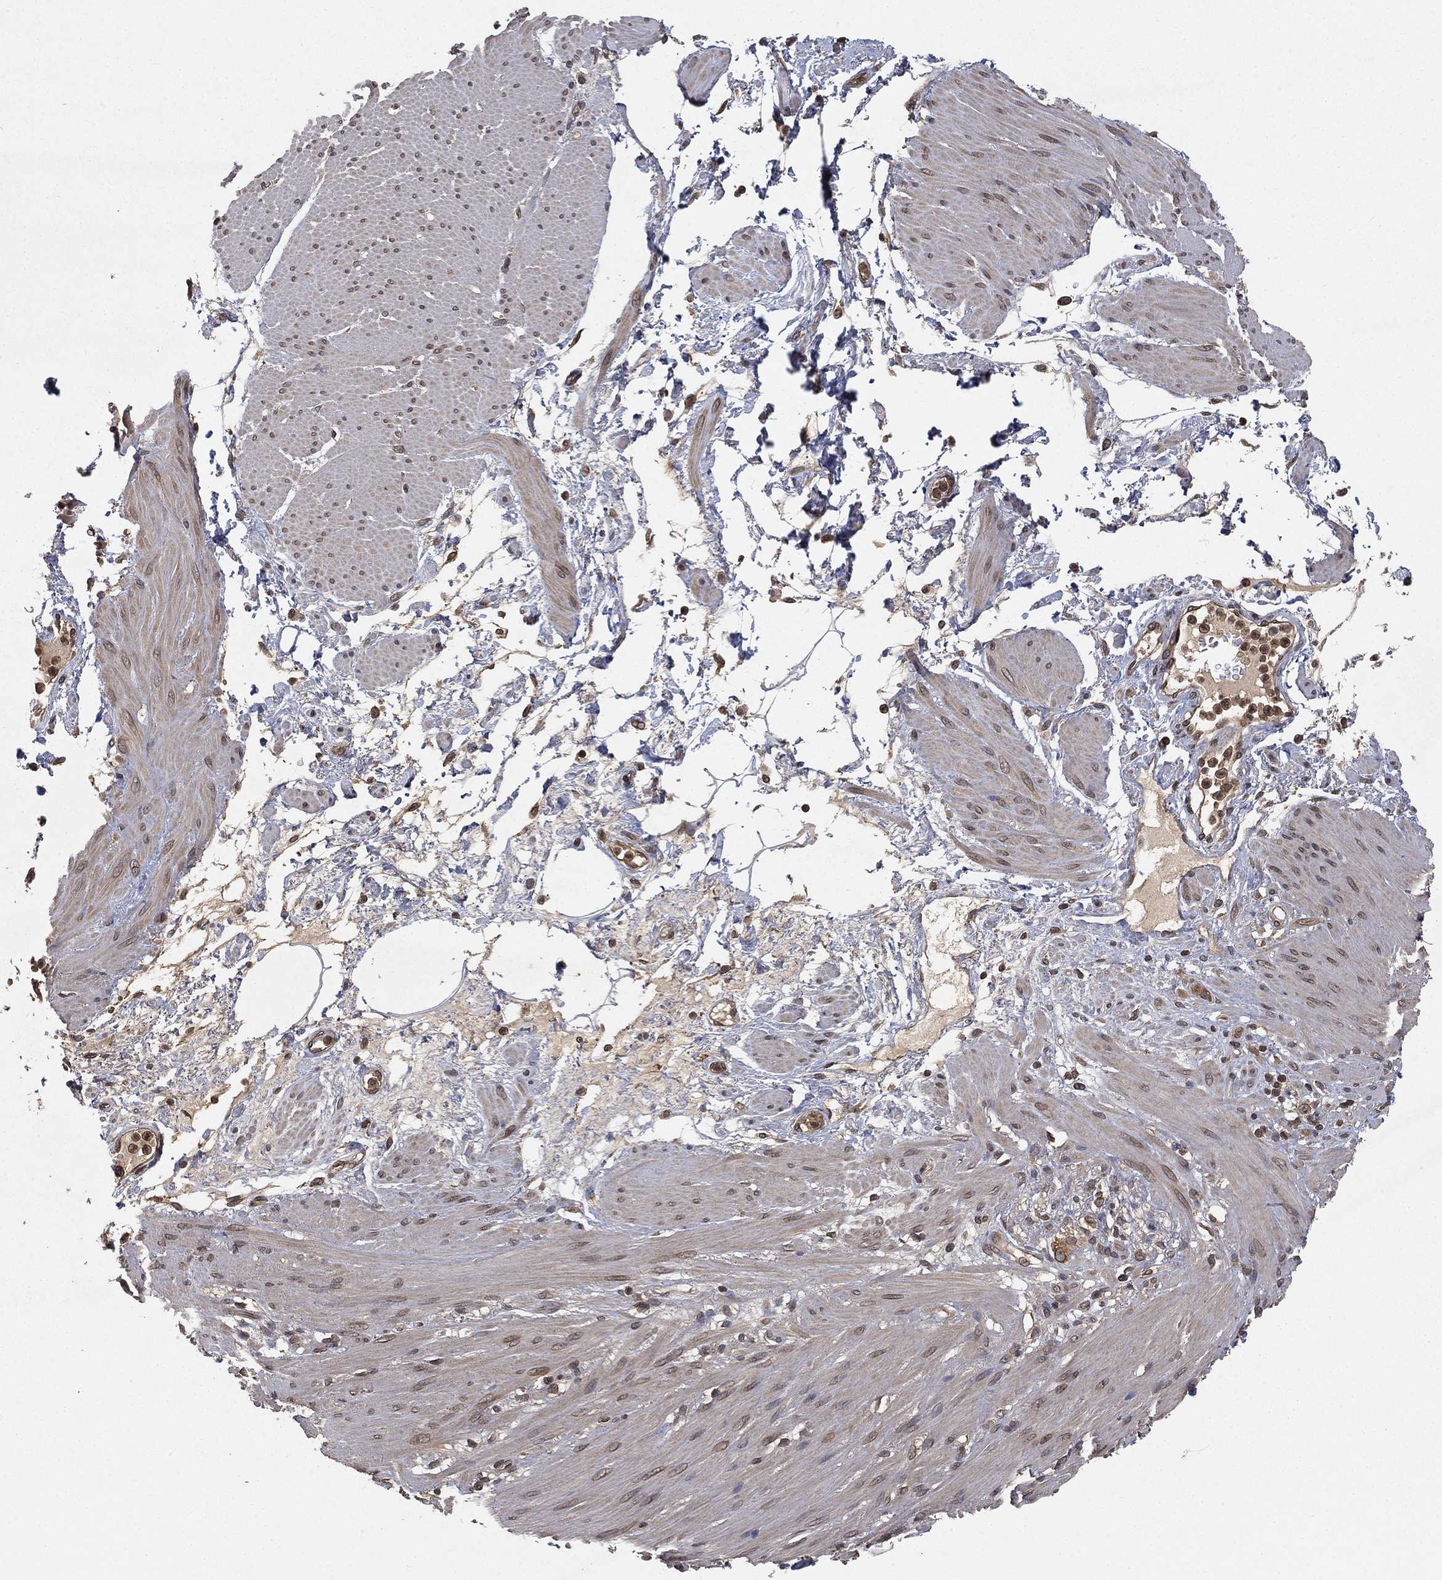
{"staining": {"intensity": "negative", "quantity": "none", "location": "none"}, "tissue": "smooth muscle", "cell_type": "Smooth muscle cells", "image_type": "normal", "snomed": [{"axis": "morphology", "description": "Normal tissue, NOS"}, {"axis": "topography", "description": "Smooth muscle"}, {"axis": "topography", "description": "Anal"}], "caption": "Protein analysis of benign smooth muscle shows no significant expression in smooth muscle cells.", "gene": "UBA5", "patient": {"sex": "male", "age": 83}}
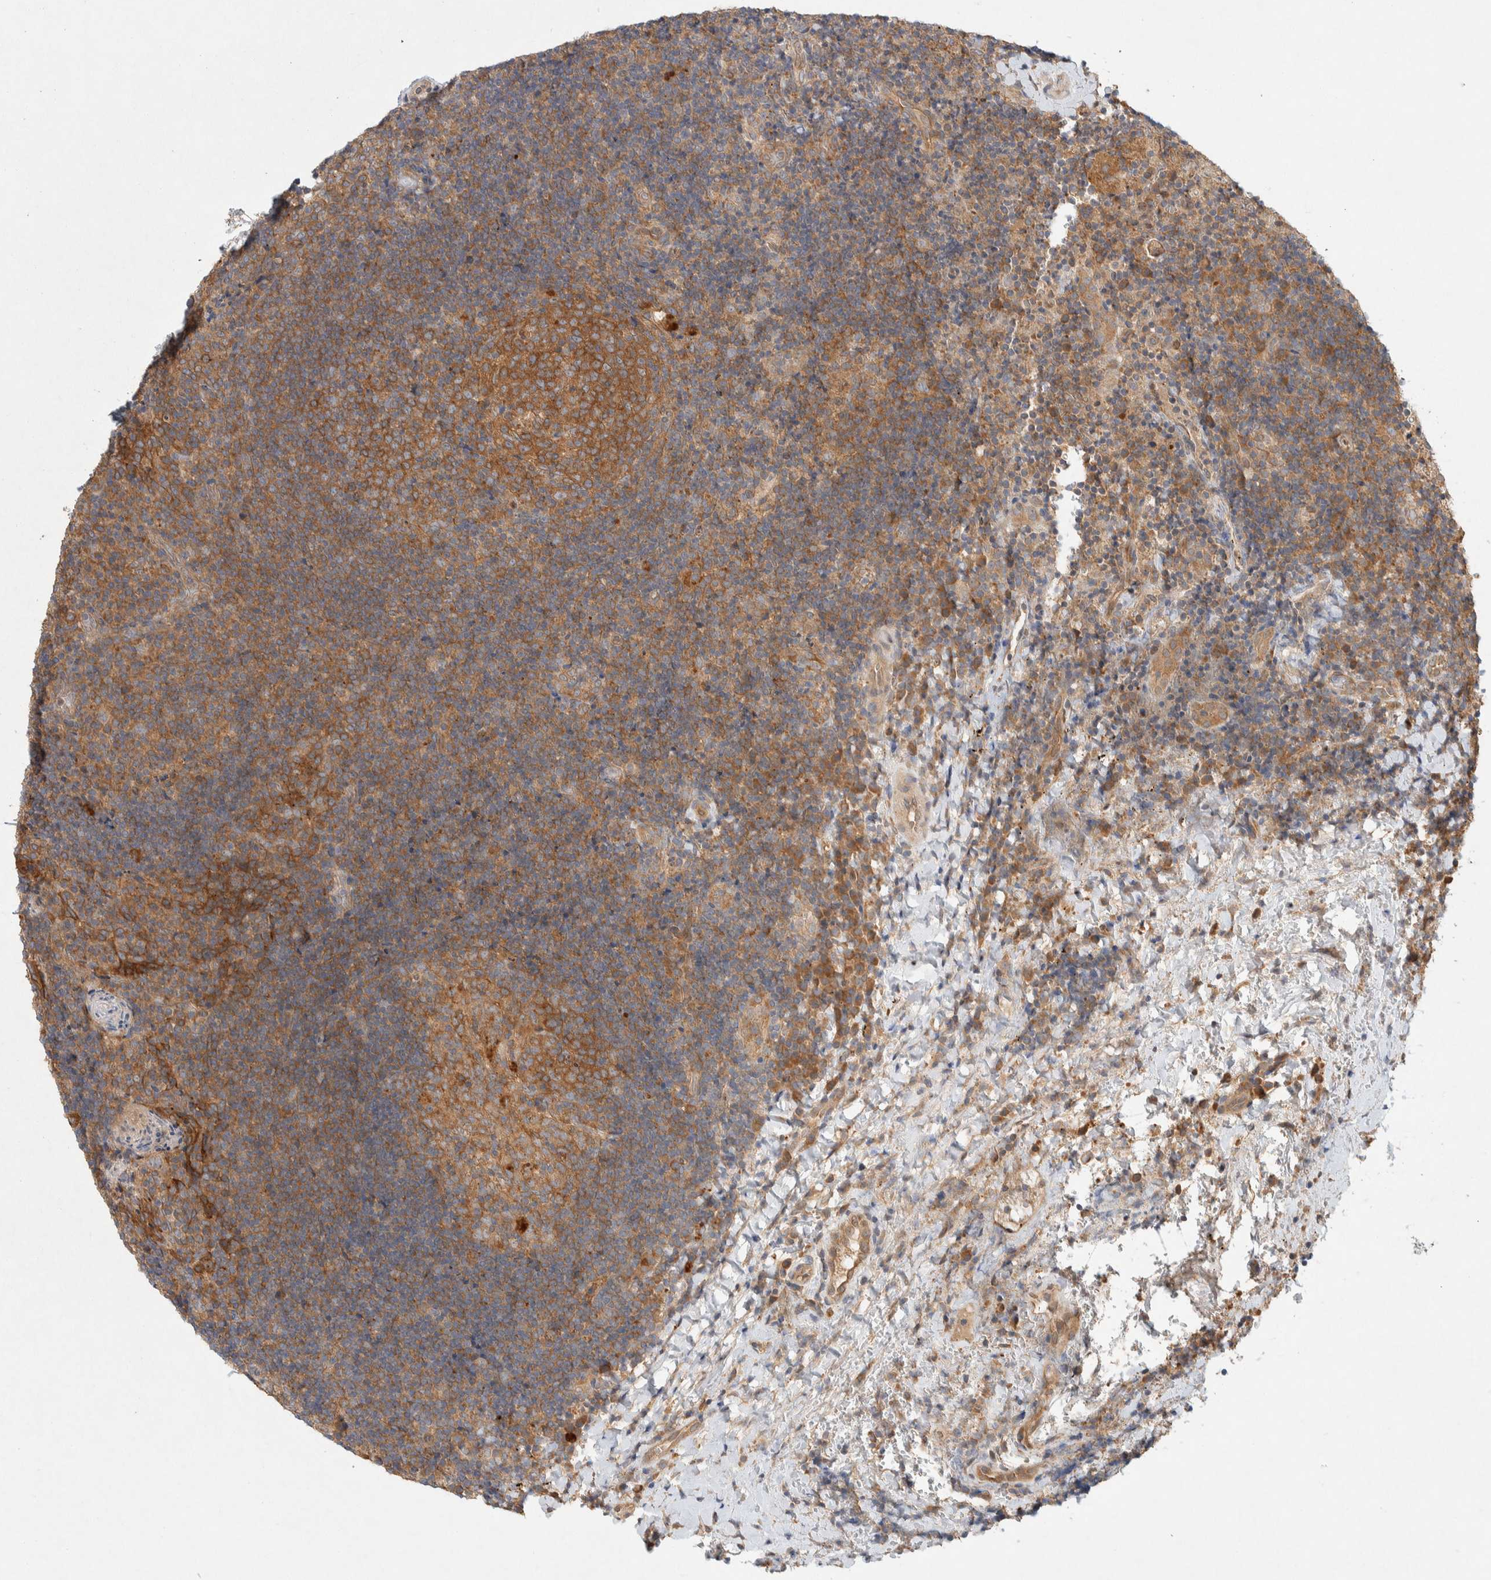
{"staining": {"intensity": "moderate", "quantity": ">75%", "location": "cytoplasmic/membranous"}, "tissue": "lymphoma", "cell_type": "Tumor cells", "image_type": "cancer", "snomed": [{"axis": "morphology", "description": "Malignant lymphoma, non-Hodgkin's type, High grade"}, {"axis": "topography", "description": "Tonsil"}], "caption": "Immunohistochemical staining of lymphoma shows medium levels of moderate cytoplasmic/membranous protein staining in about >75% of tumor cells.", "gene": "PXK", "patient": {"sex": "female", "age": 36}}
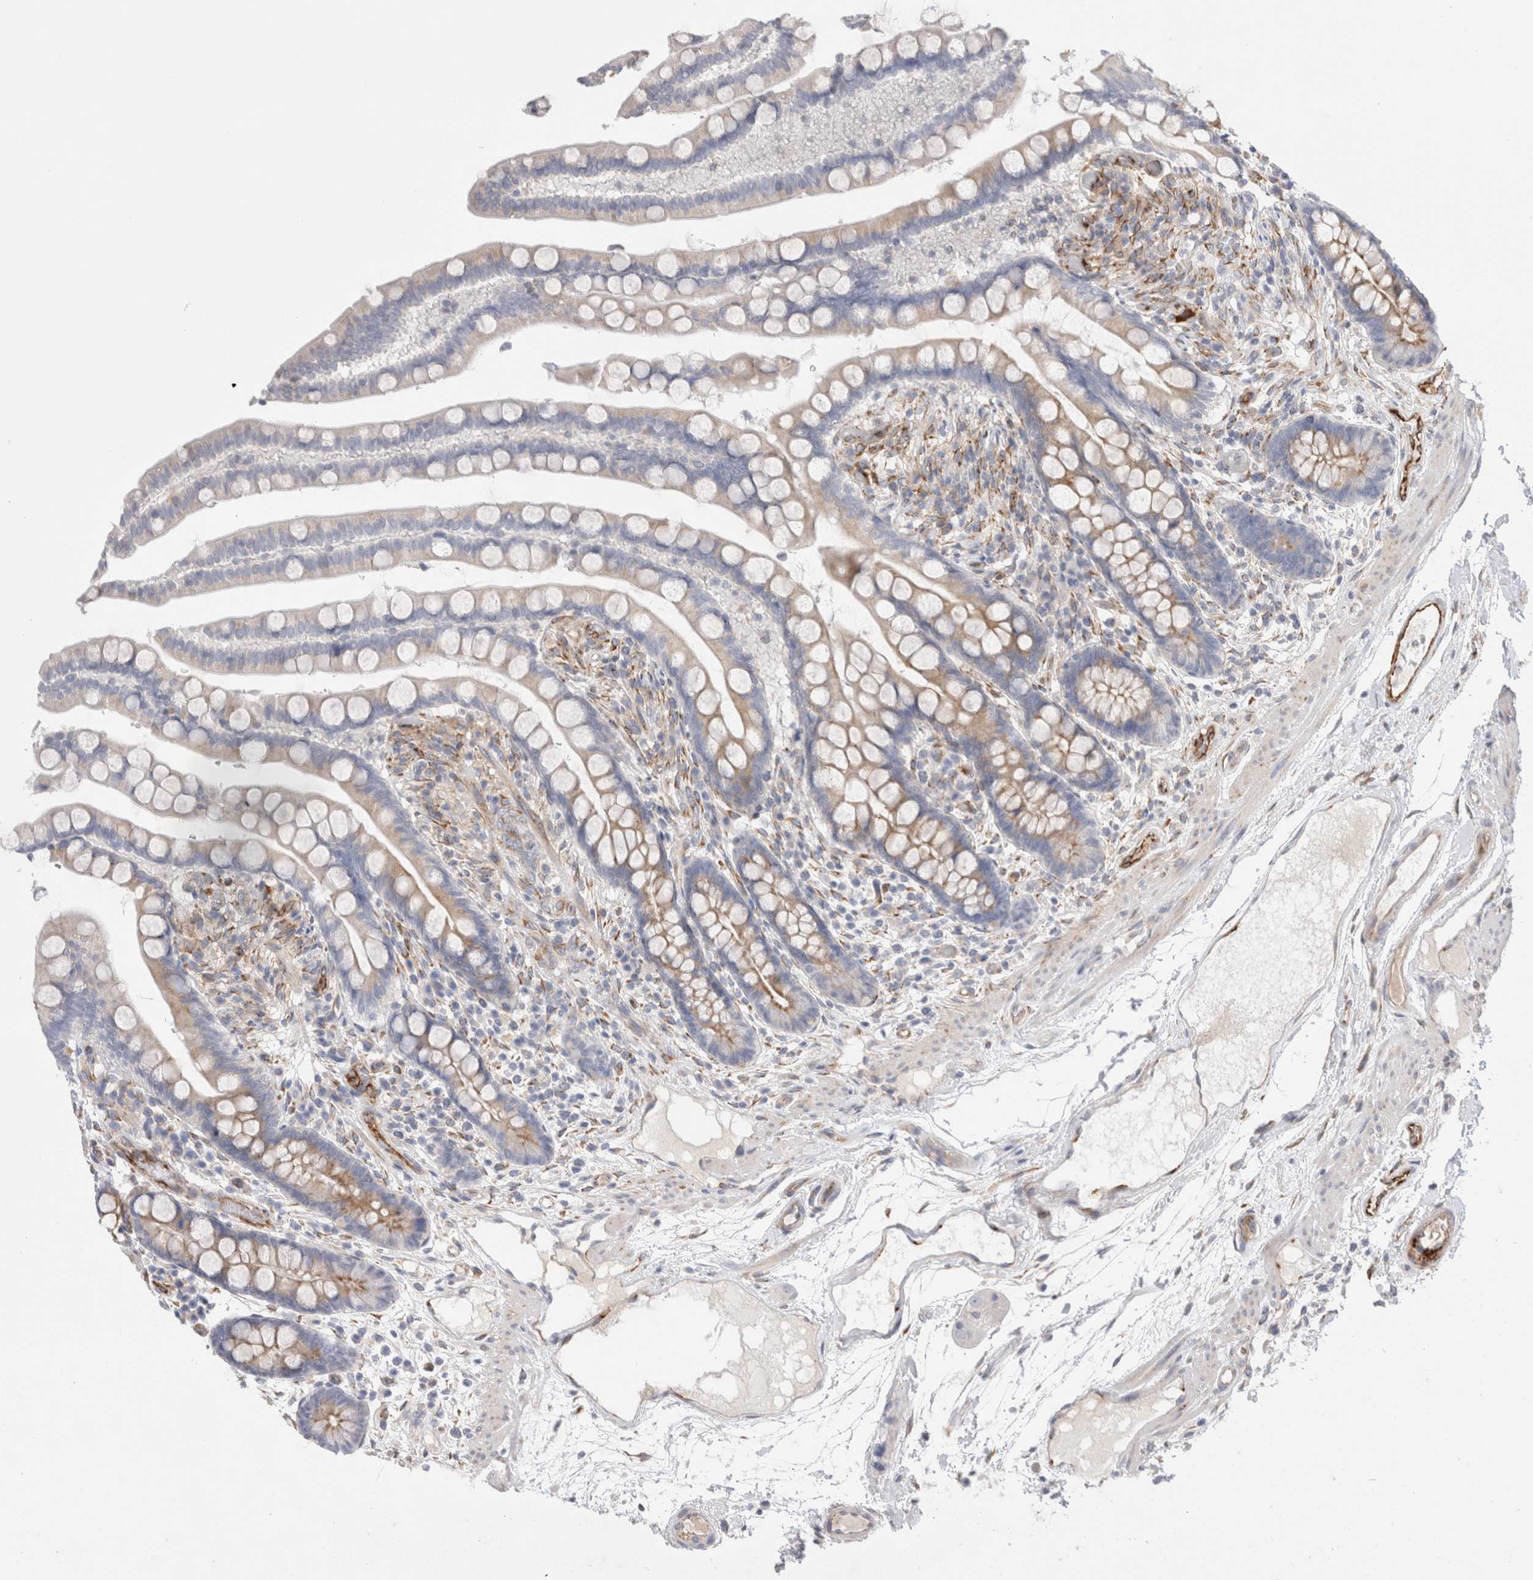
{"staining": {"intensity": "weak", "quantity": "25%-75%", "location": "cytoplasmic/membranous"}, "tissue": "colon", "cell_type": "Endothelial cells", "image_type": "normal", "snomed": [{"axis": "morphology", "description": "Normal tissue, NOS"}, {"axis": "topography", "description": "Colon"}], "caption": "Endothelial cells display weak cytoplasmic/membranous expression in approximately 25%-75% of cells in normal colon.", "gene": "CNPY4", "patient": {"sex": "male", "age": 73}}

Requirement: Output the data exactly. Leave every picture out.

Response to the exercise:
{"staining": {"intensity": "negative", "quantity": "none", "location": "none"}, "tissue": "smooth muscle", "cell_type": "Smooth muscle cells", "image_type": "normal", "snomed": [{"axis": "morphology", "description": "Normal tissue, NOS"}, {"axis": "topography", "description": "Smooth muscle"}, {"axis": "topography", "description": "Anal"}], "caption": "Protein analysis of benign smooth muscle shows no significant expression in smooth muscle cells.", "gene": "UBA5", "patient": {"sex": "male", "age": 83}}
{"staining": {"intensity": "moderate", "quantity": ">75%", "location": "cytoplasmic/membranous"}, "tissue": "lymphoma", "cell_type": "Tumor cells", "image_type": "cancer", "snomed": [{"axis": "morphology", "description": "Malignant lymphoma, non-Hodgkin's type, High grade"}, {"axis": "topography", "description": "Tonsil"}], "caption": "Immunohistochemical staining of lymphoma shows medium levels of moderate cytoplasmic/membranous protein staining in about >75% of tumor cells.", "gene": "PXK", "patient": {"sex": "female", "age": 36}}
{"staining": {"intensity": "weak", "quantity": "25%-75%", "location": "cytoplasmic/membranous"}, "tissue": "colon", "cell_type": "Endothelial cells", "image_type": "normal", "snomed": [{"axis": "morphology", "description": "Normal tissue, NOS"}, {"axis": "topography", "description": "Colon"}], "caption": "Endothelial cells display weak cytoplasmic/membranous expression in approximately 25%-75% of cells in normal colon.", "gene": "CNPY4", "patient": {"sex": "male", "age": 73}}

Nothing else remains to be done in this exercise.